Let be $X_n$ countably compact and first countable for every $n\in \mathbb{N}$. Then $\displaystyle\prod_{n\in\mathbb{N}}X_n$ is countably compact.
I have proved some equivalences.
- A space $X$ is countably compact if and only if every sequence has a cluster (accumulation) point.
- Therefore, every space sequentially compact is countably compact.
- Particularly, if $X$ is first countable, $X$ is countably compact if and only if $X$ is sequentially compact.
I don't know if this could be useful by the way.
If we take a sequence $\{(x_1^k,x_2^k,...)\}_{k\in\mathbb{N}}\subseteq \displaystyle\prod_{n\in\mathbb{N}}X_n$, I would know every projection sequence has a convergent subsequence. But I don't think we can construct a convergent subsequence of $\{(x_1^k,x_2^k,...)\}_{k\in\mathbb{N}}$ from here.
Any hint?
You actually can do it that way, with a bit of trickery. Let $\sigma=\langle x^{(n)}:n\in\Bbb N\rangle$ be a sequence in the product. where $x^{(n)}=\langle x_k^{(n)}:k\in\Bbb N\rangle$. There are an infinite $N_0\subseteq\Bbb N$ and an $x_0\in X_0$ such that the sequence $\langle x_0^{(n)}:n\in N_0\rangle$ converges to $x_0$ in $X_0$. Suppose that $m\in\Bbb N$, $N_n$ is an infinite subset of $\Bbb N$, and $\langle x_m^{(n)}:n\in N_m\rangle$ converges to some $x_m\in X_m$; then there are an infinite $N_{m+1}\subseteq N_m$ and an $x_{m+1}\in X_{m+1}$ such that $\langle x_{m+1}^{(n)}:n\in N_{m+1}\rangle$ converges to $x_{m+1}$ in $X_{m+1}$. In this way we can recursively choose infinite subsets $N_k\subseteq\Bbb N$ and points $x_k\in X_k$ such that for each $k\in\Bbb N$, $N_{k+1}\subseteq N_k$ and $\langle x_k^{(n)}:n\in N_k\rangle$ converges to $x_k$.

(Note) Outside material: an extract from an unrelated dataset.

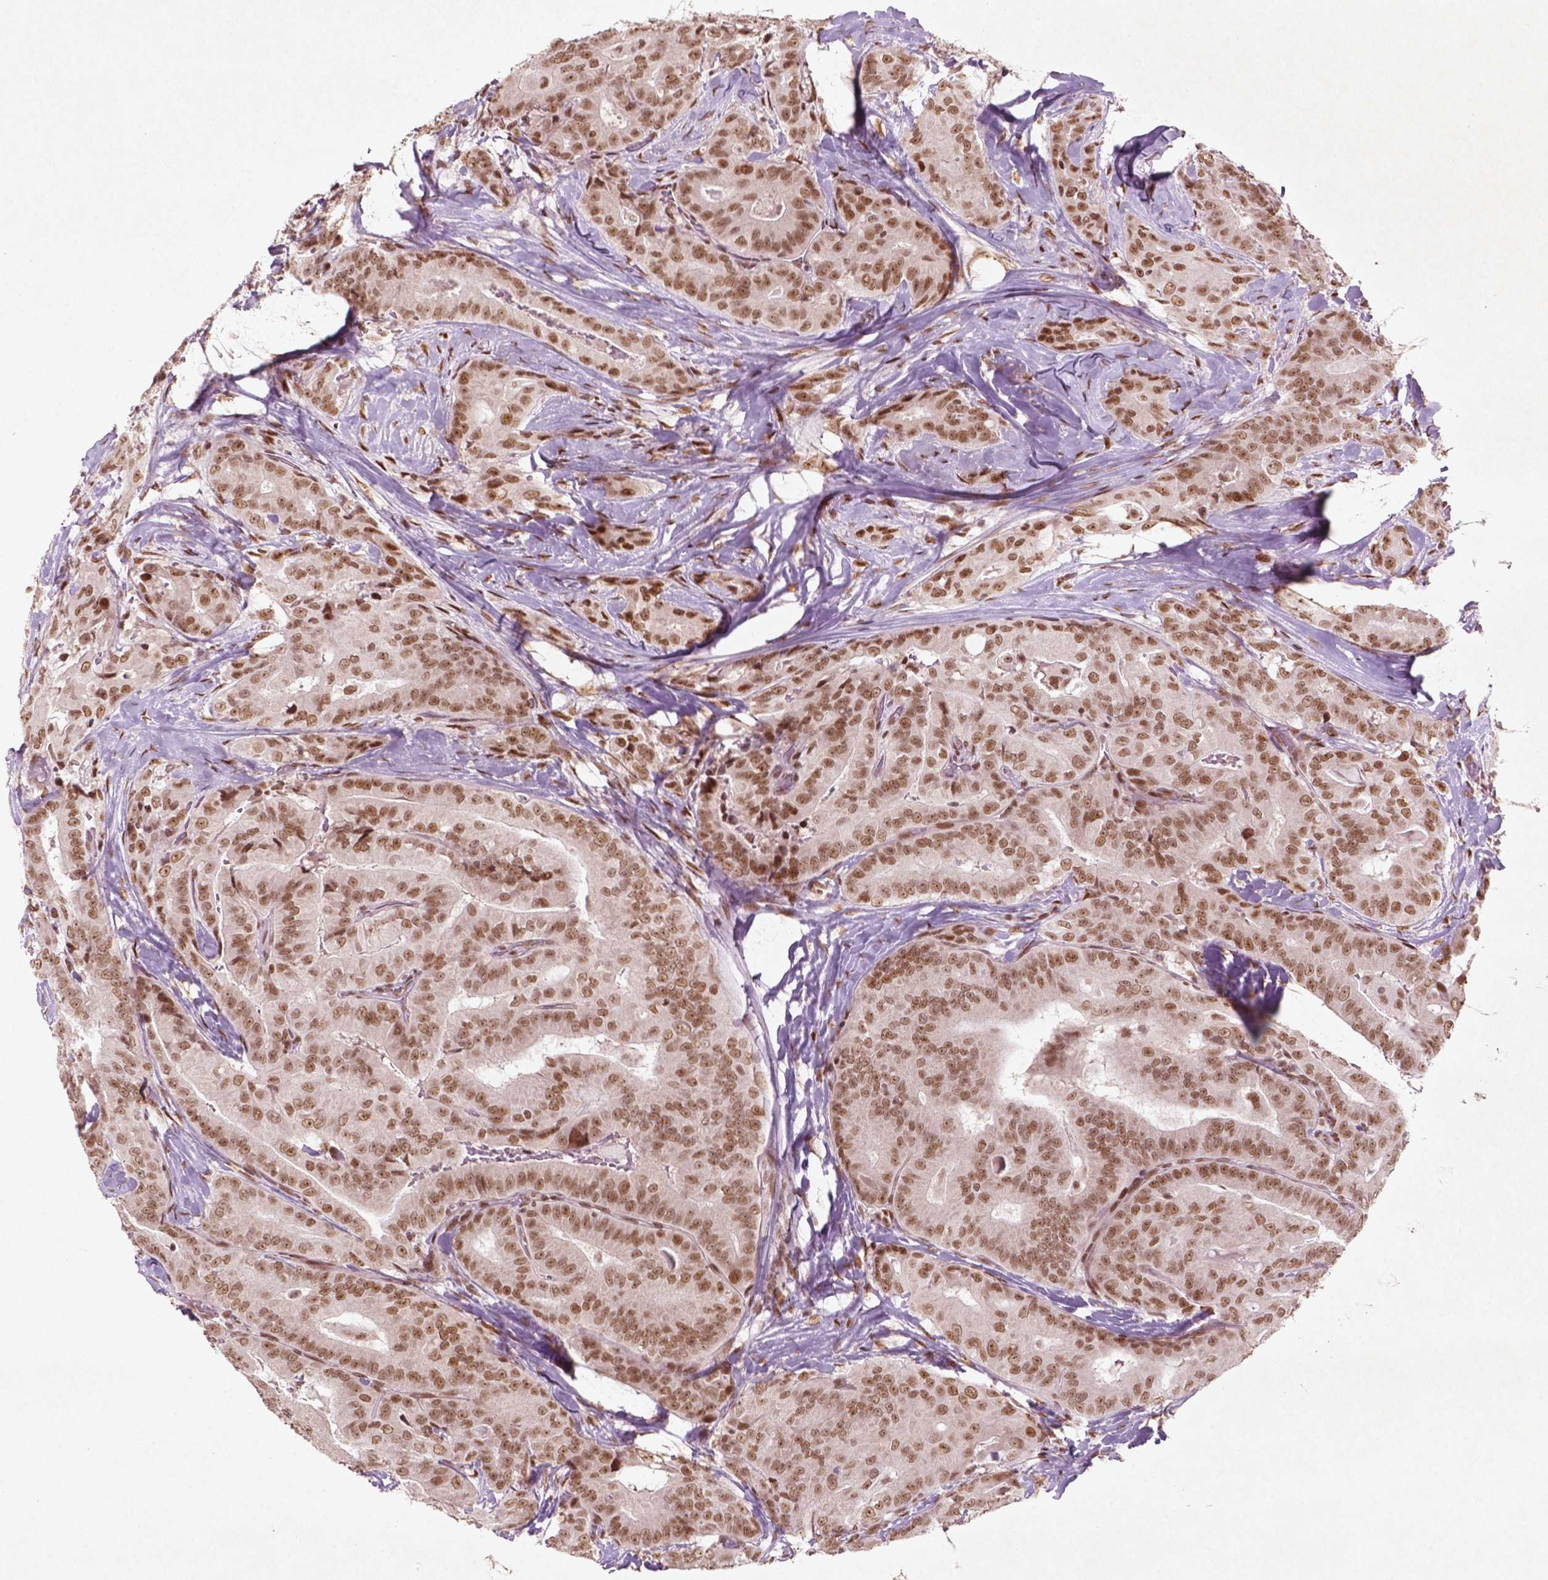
{"staining": {"intensity": "moderate", "quantity": ">75%", "location": "nuclear"}, "tissue": "thyroid cancer", "cell_type": "Tumor cells", "image_type": "cancer", "snomed": [{"axis": "morphology", "description": "Papillary adenocarcinoma, NOS"}, {"axis": "topography", "description": "Thyroid gland"}], "caption": "This photomicrograph shows thyroid cancer stained with IHC to label a protein in brown. The nuclear of tumor cells show moderate positivity for the protein. Nuclei are counter-stained blue.", "gene": "HMG20B", "patient": {"sex": "male", "age": 61}}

Let $x=\langle x_k:k\in\Bbb N\rangle$; we want to find a subsequence of $\sigma$ converging to $x$. Let $n_0=\min N_0$. Given $n_k\in N_k$, let $n_{k+1}=\min(N_{k+1}\setminus\{n_k\})$. You can easily verify that $\langle n_k:k\in\Bbb N\rangle$ is strictly increasing, so that $\sigma'=\langle x^{(n_k)}:k\in\Bbb N\rangle$ is a subsequence of $\sigma$. I’ll leave it to you to verify that $\sigma'$ converges to $x$; use the facts that any basic open nbhd of $x$ in the product restricts only finitely many coordinates, and that $n_k\in\bigcap_{\ell\le k}N_\ell$ for each $k\in\Bbb N$. Leave a question if you get stuck.